Question: Is it true that different people see colour differently? Eg. Could your blue be the same as my pink? If so, why is this and is it the same as the logic behind the blue+black/white+gold dress thing?

Susan Cartwright answered on 19 Jun 2015:

There are at least two different questions here.

1. “Given a certain wavelength of light, could my perception of its colour be different from yours, e.g. could your experience of “blue” (short wavelength light) be equivalent to my experience of “red” (long wavelength light)?”
This is incredibly difficult to test. We would agree that light of this wavelength is the colour we have been brought up to call “blue”, even though our actual perceptions differ. These perceptions are what philosophers call “qualia” (and argue over constantly). From a physicist’s point of view, it’s an undecidable argument – I can’t think of any experimental way to find out. I’m leaving it to the philosophers!

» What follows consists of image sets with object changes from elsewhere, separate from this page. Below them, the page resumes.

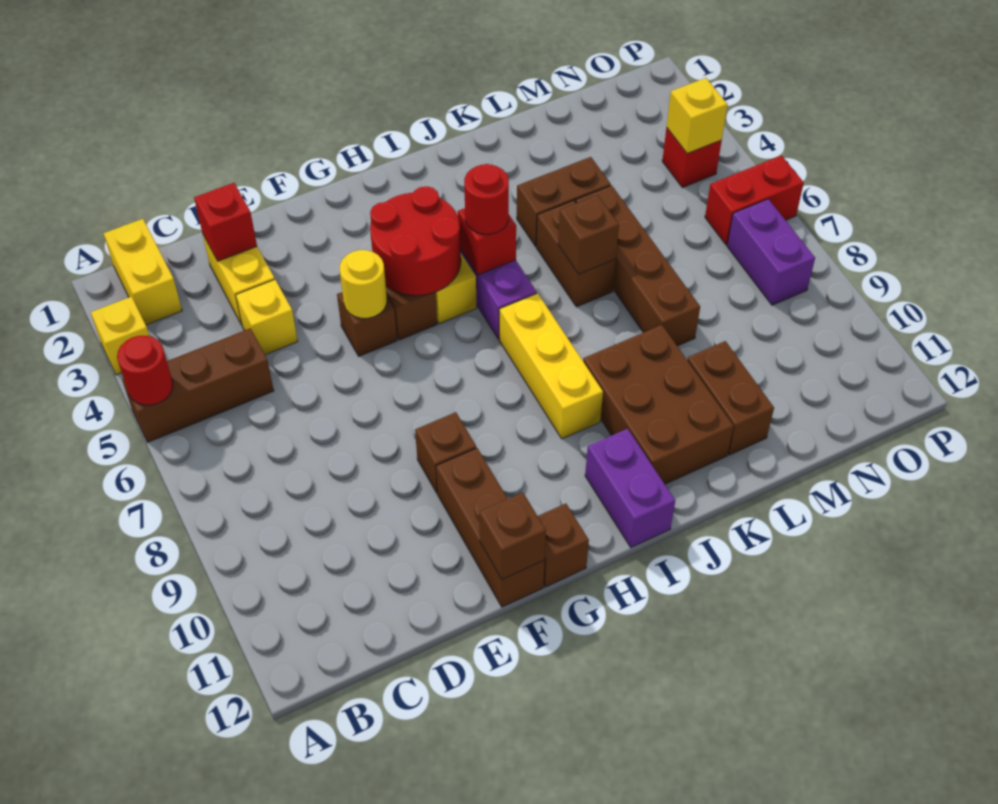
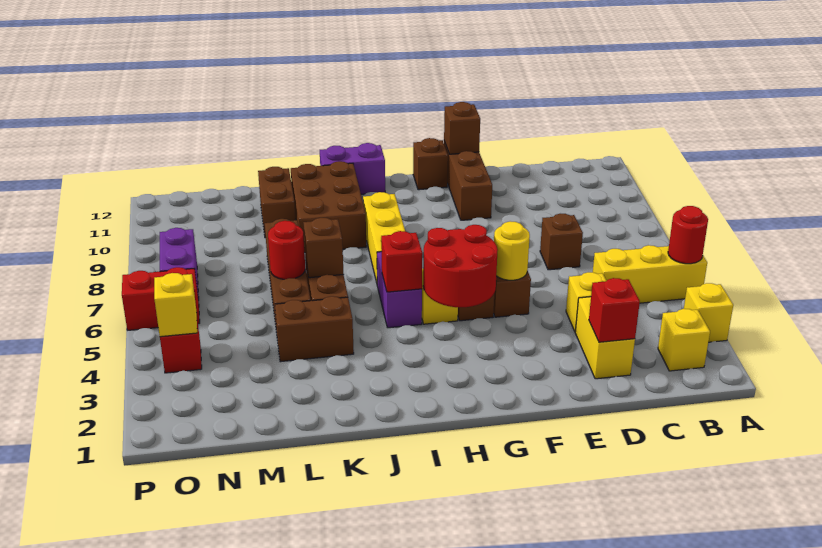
brown brick A5:C5 level 1 -> yellow brick A5:C5 level 1
yellow brick B1:B2 level 1 -> yellow brick B2 level 1
brown brick F9 level 1 -> brown brick D7 level 1
red round brick I5 level 3 -> red round brick L6 level 2
purple brick I11:I12 level 1 -> purple brick I12:J12 level 1

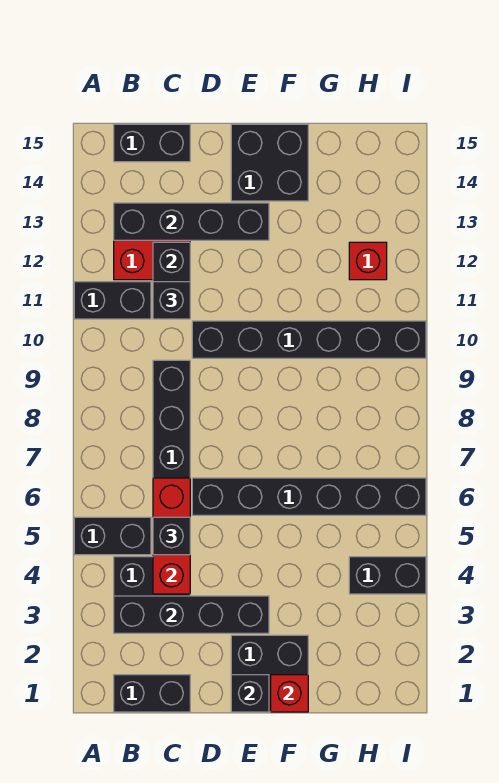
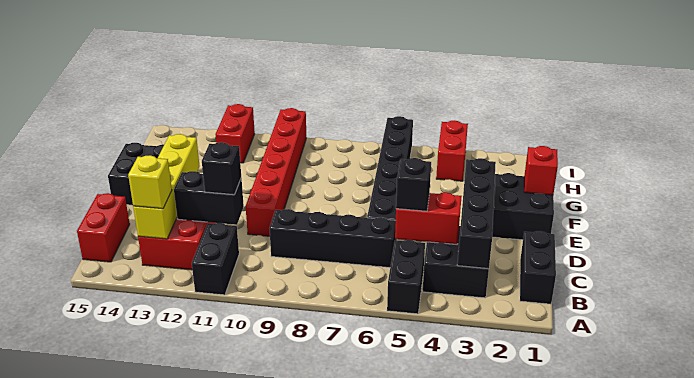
black brick B13:E13 level 2 -> yellow brick B13:E13 level 2
none -> yellow brick B13 level 3
black brick B15:C15 level 1 -> red brick B15:C15 level 1
red brick C4:C6 level 2 -> red brick C4:C5 level 2
black brick D10:I10 level 1 -> red brick D10:I10 level 1
black brick E1 level 2 -> none
black brick H4:I4 level 1 -> red brick H4:I4 level 1
red brick H12 level 1 -> red brick H12:I12 level 1

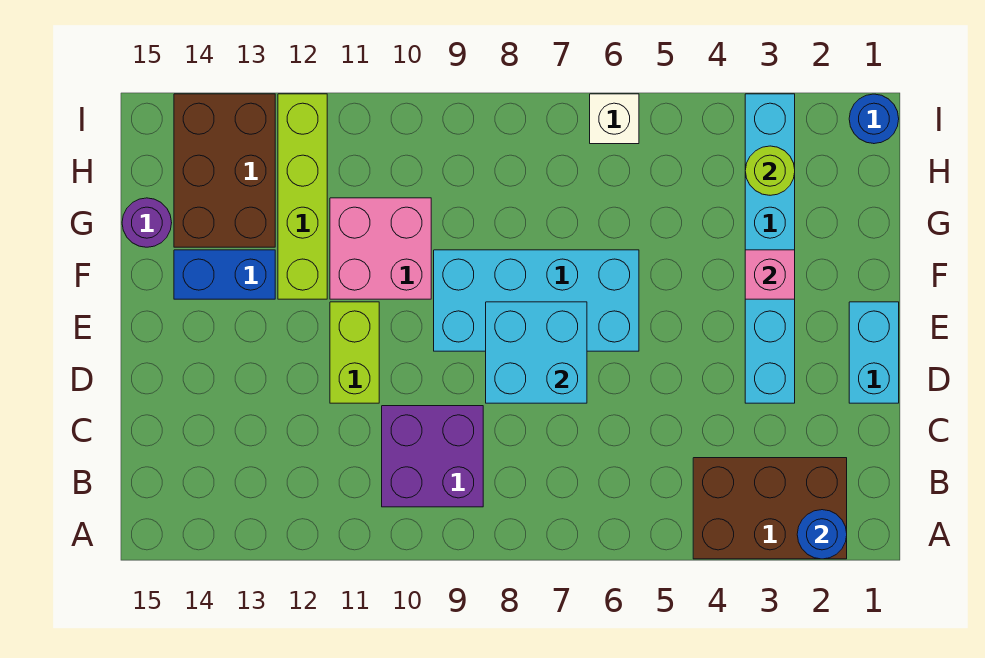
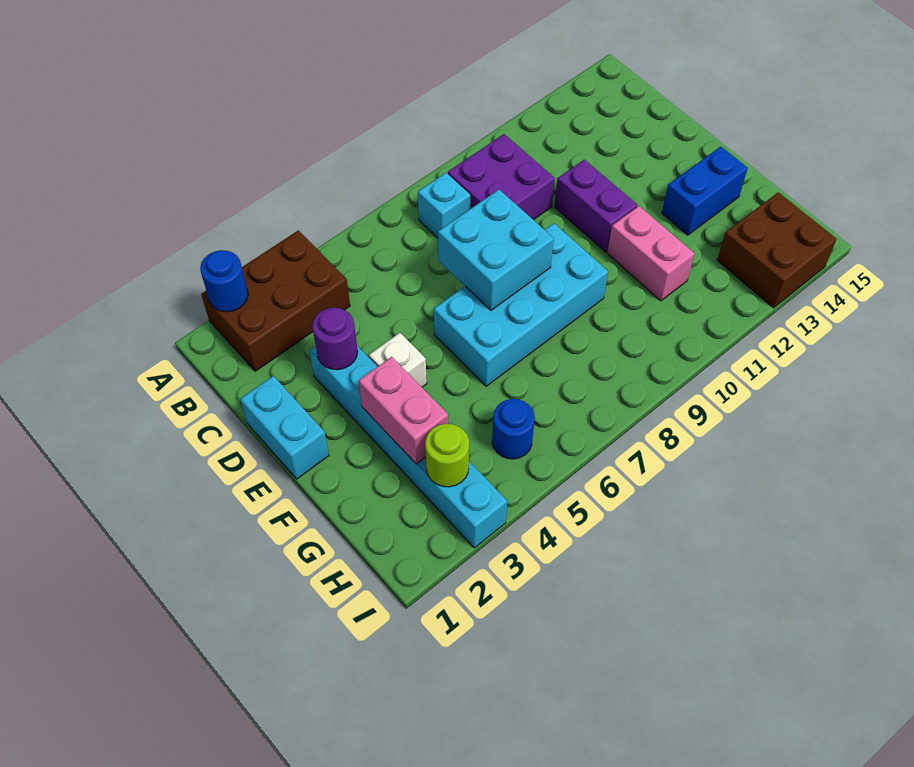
none -> cyan brick B8 level 1
lime brick D11:E11 level 1 -> purple brick D11:E11 level 1
pink brick F3 level 2 -> pink brick F3:G3 level 2
pink brick F10:G11 level 1 -> pink brick F11:G11 level 1
lime brick F12:I12 level 1 -> none
brown brick G13:I14 level 1 -> brown brick H13:I14 level 1
purple round brick G15 level 1 -> purple round brick D3 level 2
blue round brick I1 level 1 -> blue round brick H5 level 1
white brick I6 level 1 -> white brick E4 level 1

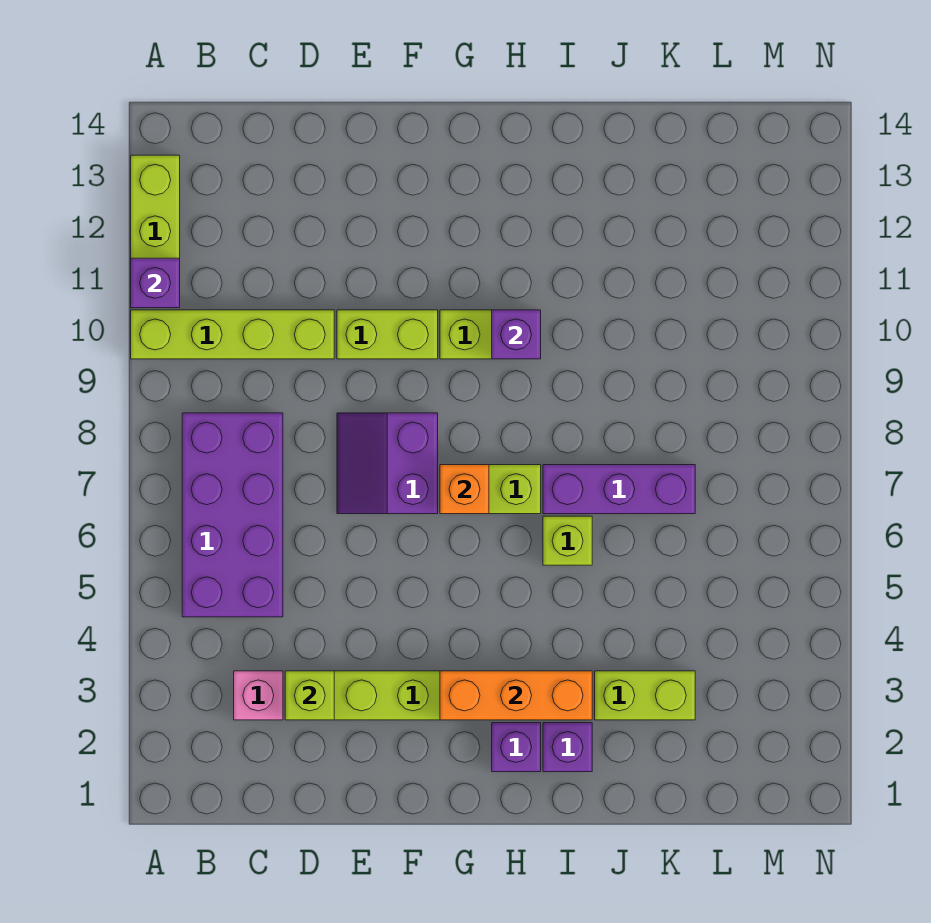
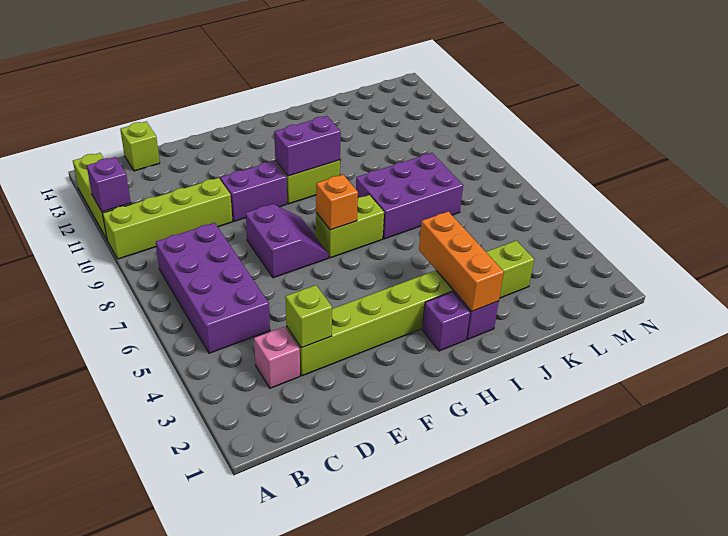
purple slope E7:F8 level 1 top F -> purple slope E7:F8 level 1 top E
lime brick E10:F10 level 1 -> purple brick E10:F10 level 1
orange brick G3:I3 level 2 -> orange brick I2:I4 level 2
purple brick H10 level 2 -> purple brick G10:H10 level 2
lime brick I6 level 1 -> lime brick C14 level 1
purple brick I7:K7 level 1 -> purple brick I7:K8 level 1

2. “Do different people disagree on what colour something is?”
Yes, in several ways. You see colour because you have three different colour-sensitive receptors in your retinas: a long-wavelength (“red”) one, a medium-wavelength (“green”) one and a short-wavelength (“blue”) one. These are rather misleading names: the sensitivities of the “red” and “green” receptors are actually very similar (they evolved from an accidental duplication of the same gene: most mammals have only two types of receptor), but the slight difference is enough to allow us to distinguish red from green (and the combined response gives yellow).
2a. In some people, almost all men (about 10x as many men as women), one of the colour receptor genes is either missing or mutated, and consequently one of the colour receptors is either missing or not working properly. This is “colour blindness” (the reason it’s so much more common in men is that the “red” and “green” genes are on the X chromosome: a woman would need to have faulty genes on both X chromosomes to be affected, but a man only has one X chromosome). How badly the colour vision is affected depends on which receptor is damaged, and whether it’s completely broken or just not working properly. The most common type is a malfunctioning (but not missing) green receptor, causing problems in distinguishing red from yellow and green.
2b. Some women inherit a malfunctioning red or green receptor from one parent, and a normal one from the other. They then have four different receptors (e.g. red, abnormal green, normal green, blue). There is some evidence that these women can distinguish colours in the red-yellow-green part of the spectrum more finely than people with normal 3-receptor colour vision. There are also more subtle individual variations: I know that I define as “blue” colours that my mother sees as “green” (I admit they are a greenish blue, but they definitely aren’t green as far as I’m concerned!). This is probably slight variations in the peak sensitivity of your three receptors – remember I got half of mine from my dad, so they aren’t necessarily the same as my mother’s.
2c. Our brains process colour perception a lot – it’s not simply a case of comparing signals from the 3 different receptors. In particular, we are good at adjusting for different colours of light. If your ambient light is blue rather than white, white paper (say) will reflect blue light, and should appear blue. In fact, your brain does its best to compensate for this effect: colours look the same to you under old-fashioned tungsten-filament light-bulbs as they do in daylight, even though the tungsten-filament light is much yellower than daylight. (Cameras don’t do this, which is why the colours of images taken without flash under normal room lighting often look a bit “off”.) This is the source of the blue+black/white+gold thing: people who saw it as blue and black, or blue and olive green, were processing the image assuming that the ambient light was white, whereas people who saw it as white and gold were (unconsciously) assuming that the ambient light was blue and “correcting” for this to give white instead of blue. Lighting a yellow colour with blue light results in black, since yellow stimulates the red and green receptors but not blue, so these people “corrected” the greenish black into gold.